Skip the pictures. Output only the lines below starting at the line with "299 316 786" and ending at the line with "53 345 54.39", both ends included, exactly as they are.

PROVIDED RECORDS Start Marker

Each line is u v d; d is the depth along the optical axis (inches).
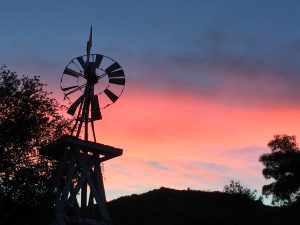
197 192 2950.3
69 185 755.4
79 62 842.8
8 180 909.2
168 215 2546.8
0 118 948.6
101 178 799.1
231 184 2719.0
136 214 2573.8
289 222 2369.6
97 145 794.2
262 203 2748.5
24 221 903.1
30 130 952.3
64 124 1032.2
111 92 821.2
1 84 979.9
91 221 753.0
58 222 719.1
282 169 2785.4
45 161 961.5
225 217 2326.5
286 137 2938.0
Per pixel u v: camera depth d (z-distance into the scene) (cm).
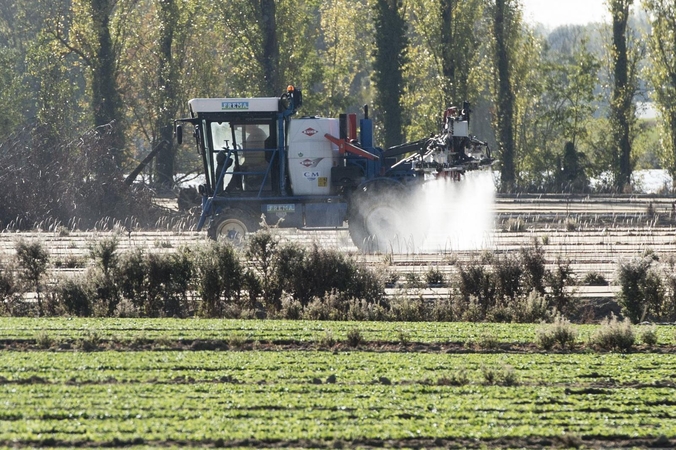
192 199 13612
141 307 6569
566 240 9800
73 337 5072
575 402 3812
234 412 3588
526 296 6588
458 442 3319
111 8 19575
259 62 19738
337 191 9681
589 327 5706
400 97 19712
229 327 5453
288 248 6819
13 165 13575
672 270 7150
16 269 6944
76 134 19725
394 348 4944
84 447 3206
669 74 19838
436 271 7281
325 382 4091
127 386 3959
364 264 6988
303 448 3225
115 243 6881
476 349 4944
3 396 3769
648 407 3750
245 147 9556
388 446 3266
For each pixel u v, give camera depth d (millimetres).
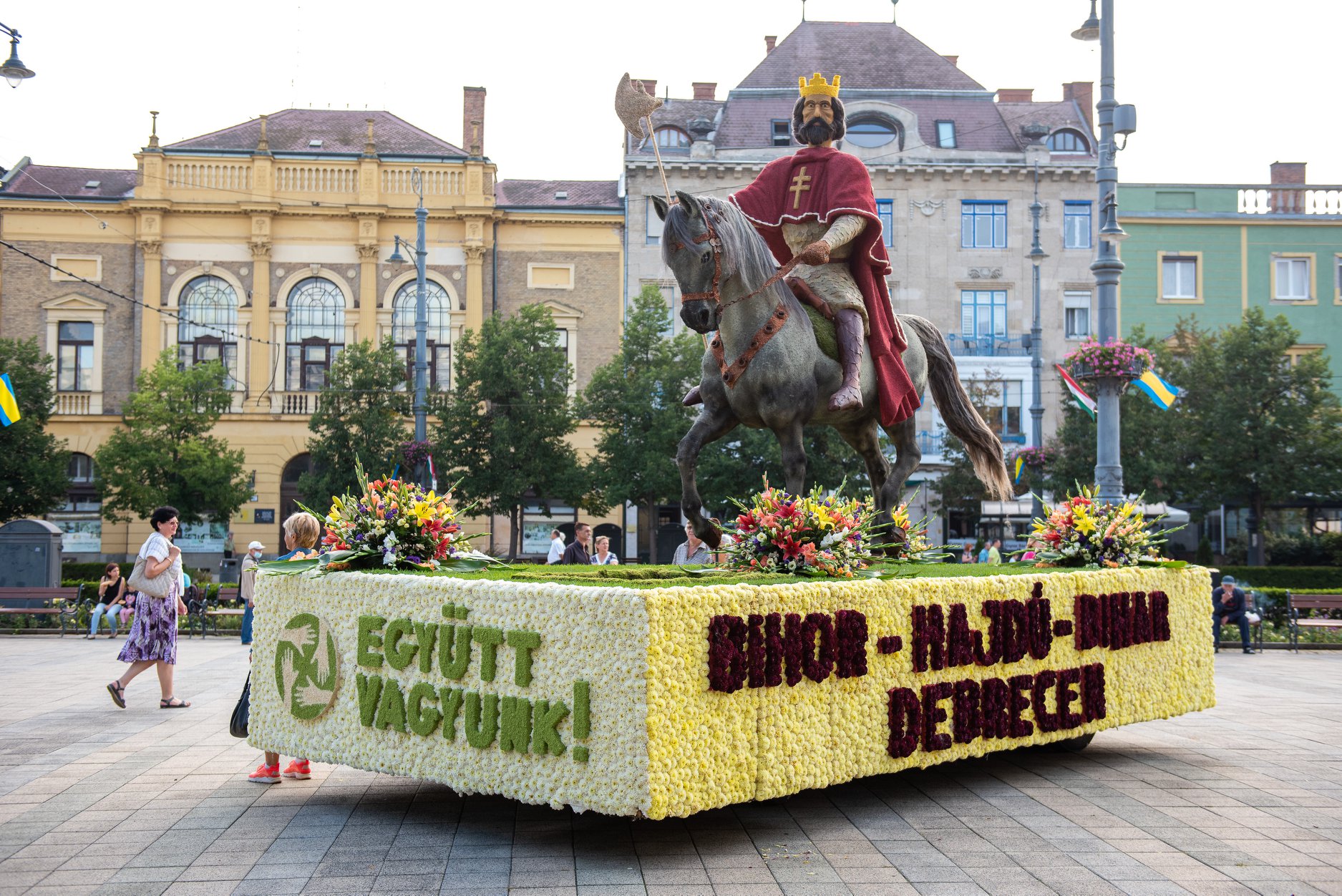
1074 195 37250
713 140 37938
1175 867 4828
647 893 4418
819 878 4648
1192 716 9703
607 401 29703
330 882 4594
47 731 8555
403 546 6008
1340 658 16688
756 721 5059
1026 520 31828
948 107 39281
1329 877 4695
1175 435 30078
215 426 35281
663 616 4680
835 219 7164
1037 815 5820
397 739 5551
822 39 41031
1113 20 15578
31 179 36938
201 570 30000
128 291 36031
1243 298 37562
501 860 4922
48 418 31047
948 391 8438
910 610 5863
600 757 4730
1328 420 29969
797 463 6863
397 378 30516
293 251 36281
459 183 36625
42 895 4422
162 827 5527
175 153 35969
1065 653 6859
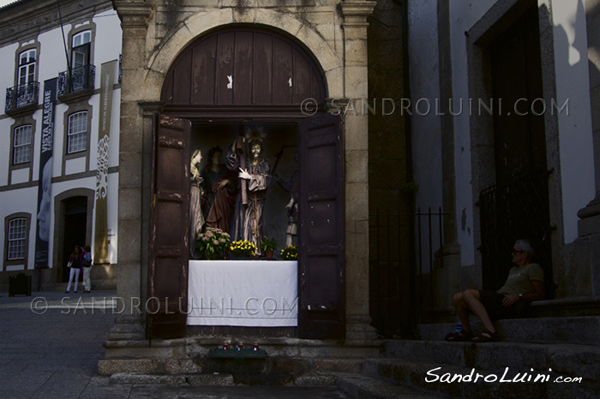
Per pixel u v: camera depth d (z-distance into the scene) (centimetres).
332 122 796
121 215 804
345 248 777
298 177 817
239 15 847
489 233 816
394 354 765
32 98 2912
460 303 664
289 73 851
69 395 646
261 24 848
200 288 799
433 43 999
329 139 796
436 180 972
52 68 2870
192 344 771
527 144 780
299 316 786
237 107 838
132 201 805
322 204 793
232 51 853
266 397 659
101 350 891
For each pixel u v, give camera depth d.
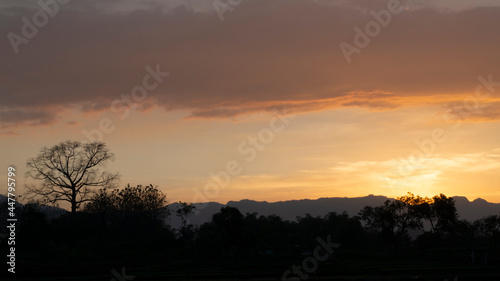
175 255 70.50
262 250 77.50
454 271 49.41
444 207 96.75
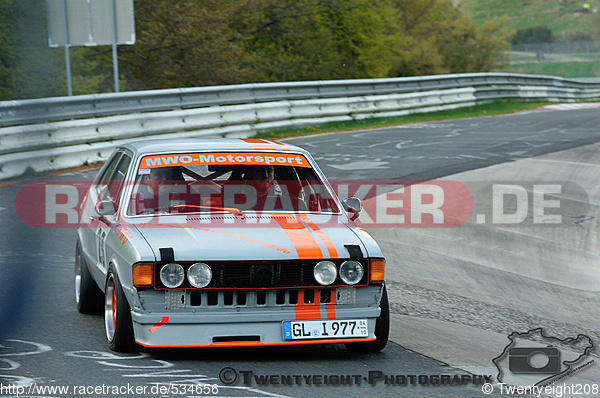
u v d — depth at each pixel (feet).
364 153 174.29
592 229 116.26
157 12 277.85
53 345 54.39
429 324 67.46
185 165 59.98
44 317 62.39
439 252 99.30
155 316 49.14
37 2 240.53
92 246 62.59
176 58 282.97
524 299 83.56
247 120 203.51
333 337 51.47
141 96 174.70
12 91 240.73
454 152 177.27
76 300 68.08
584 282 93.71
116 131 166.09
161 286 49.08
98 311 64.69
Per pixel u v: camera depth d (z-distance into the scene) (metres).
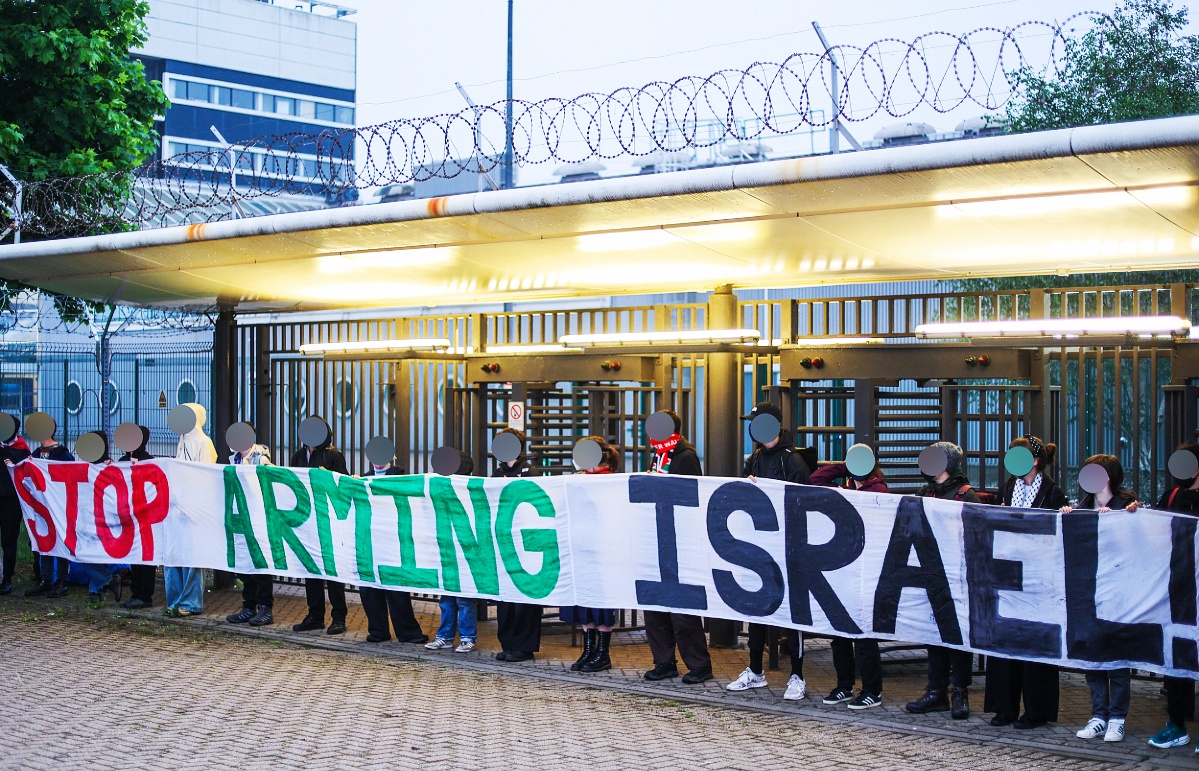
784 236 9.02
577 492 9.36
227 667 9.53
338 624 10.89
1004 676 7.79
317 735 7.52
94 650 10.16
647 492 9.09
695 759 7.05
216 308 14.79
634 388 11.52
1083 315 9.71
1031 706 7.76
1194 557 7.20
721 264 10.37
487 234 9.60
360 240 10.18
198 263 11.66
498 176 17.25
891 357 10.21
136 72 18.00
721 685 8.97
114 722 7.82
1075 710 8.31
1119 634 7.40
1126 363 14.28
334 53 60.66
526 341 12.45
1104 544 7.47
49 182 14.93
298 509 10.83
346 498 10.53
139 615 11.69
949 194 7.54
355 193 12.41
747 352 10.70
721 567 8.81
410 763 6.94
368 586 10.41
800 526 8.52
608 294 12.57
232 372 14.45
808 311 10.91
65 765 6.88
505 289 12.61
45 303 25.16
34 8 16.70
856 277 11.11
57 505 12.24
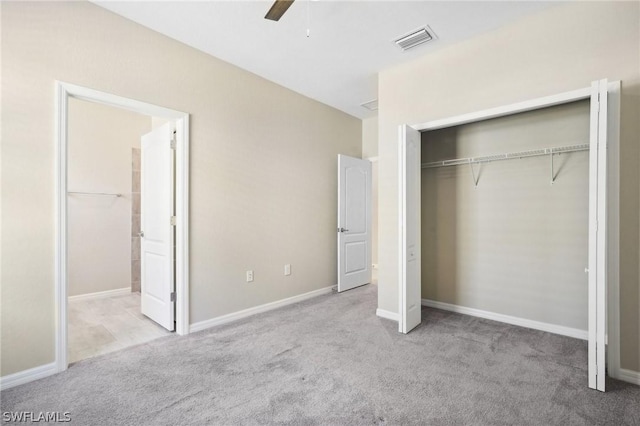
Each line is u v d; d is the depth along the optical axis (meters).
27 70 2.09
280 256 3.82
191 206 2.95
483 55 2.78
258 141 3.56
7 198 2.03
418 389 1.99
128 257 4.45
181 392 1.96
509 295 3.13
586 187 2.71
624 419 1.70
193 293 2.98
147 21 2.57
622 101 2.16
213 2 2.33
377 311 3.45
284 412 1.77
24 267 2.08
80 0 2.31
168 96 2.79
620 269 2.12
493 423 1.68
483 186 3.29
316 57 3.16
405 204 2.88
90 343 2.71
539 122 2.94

PROVIDED RECORDS End Marker

→ **TASK RESULT**
299 316 786
237 107 838
132 201 805
322 204 793
232 51 853
266 397 659
101 350 891
For each pixel u v, give camera depth d.
175 255 70.50
262 250 77.50
454 271 49.41
444 207 96.75
u v d — depth at each pixel (feet).
364 153 174.29
592 229 116.26
157 12 277.85
53 345 54.39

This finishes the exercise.